On the occasion of a visit to the US, MAC Minister Lai Shin-yuan significantly – and certainly deliberately – irked Beijing by describing its Anti-Secession Law targeting Taiwan as “something unnecessary”.

And National Security Bureau (NSB) director Tsai Der-sheng, in strikingly strong wording, referred to Chinese business groups visiting Taiwan as part of a “Chinese Communist Party (CCP) plot to launch a unification campaign”. He further branded all mainland leaders, including the heir apparent, Xi Jinping, as stubborn nationalists about the Taiwan issue. When Ma had MAC minister Lai say that Taiwan’s future should be decided by its 23 million people – as opposed to the people on both sides of the Taiwan Strait – Beijing immediately announced that “Taiwan is China’s core interest”. Ma nonetheless repeated Lai’s statement in his own recent New Year’s speech.

While this kind of provocation from Ma and officials doing his bidding may sound a lot like DPP-style pro-independence talk to Beijing’s ears, it would surely bring him votes from politically moderate, mainland-skeptical Taiwanese if deployed shortly before the elections. And anyway, in case the situation should tilt too much in the DPP’s favor, the CCP is very likely able to pull a rabbit out of the hat right in time.
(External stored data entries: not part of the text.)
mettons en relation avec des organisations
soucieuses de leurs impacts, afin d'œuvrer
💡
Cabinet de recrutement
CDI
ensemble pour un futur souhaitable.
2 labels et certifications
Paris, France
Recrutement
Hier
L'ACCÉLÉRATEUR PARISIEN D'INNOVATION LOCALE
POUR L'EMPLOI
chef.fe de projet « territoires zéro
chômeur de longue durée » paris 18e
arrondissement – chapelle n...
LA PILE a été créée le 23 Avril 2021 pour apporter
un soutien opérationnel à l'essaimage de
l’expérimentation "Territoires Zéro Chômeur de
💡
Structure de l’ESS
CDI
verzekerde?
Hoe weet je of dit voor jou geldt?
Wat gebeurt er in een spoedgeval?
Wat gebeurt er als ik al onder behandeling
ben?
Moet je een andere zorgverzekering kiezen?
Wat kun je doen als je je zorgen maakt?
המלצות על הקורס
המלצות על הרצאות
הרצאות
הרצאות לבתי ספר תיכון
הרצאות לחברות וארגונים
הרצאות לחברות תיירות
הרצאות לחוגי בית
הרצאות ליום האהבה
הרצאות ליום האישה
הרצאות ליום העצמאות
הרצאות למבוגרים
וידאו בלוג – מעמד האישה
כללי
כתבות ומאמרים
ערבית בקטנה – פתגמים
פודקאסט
It has allegedly already laid the groundwork for a stratagem of its own.

According to Chen Yaw-shyang, an assistant professor of public policy at National Taipei University, this was Chen Yunlin’s real objective in his recent visit. Professor Chen says that officially, Chen Yunlin came to sign a few agreements, but his actual purpose was to bring some information regarding last-minute support Ma can expect from Beijing before the legislative and presidential elections. “Chen Yunlin was in reality the disguised Santa Claus from Beijing, carrying secret gifts for the Ma government”, the professor said.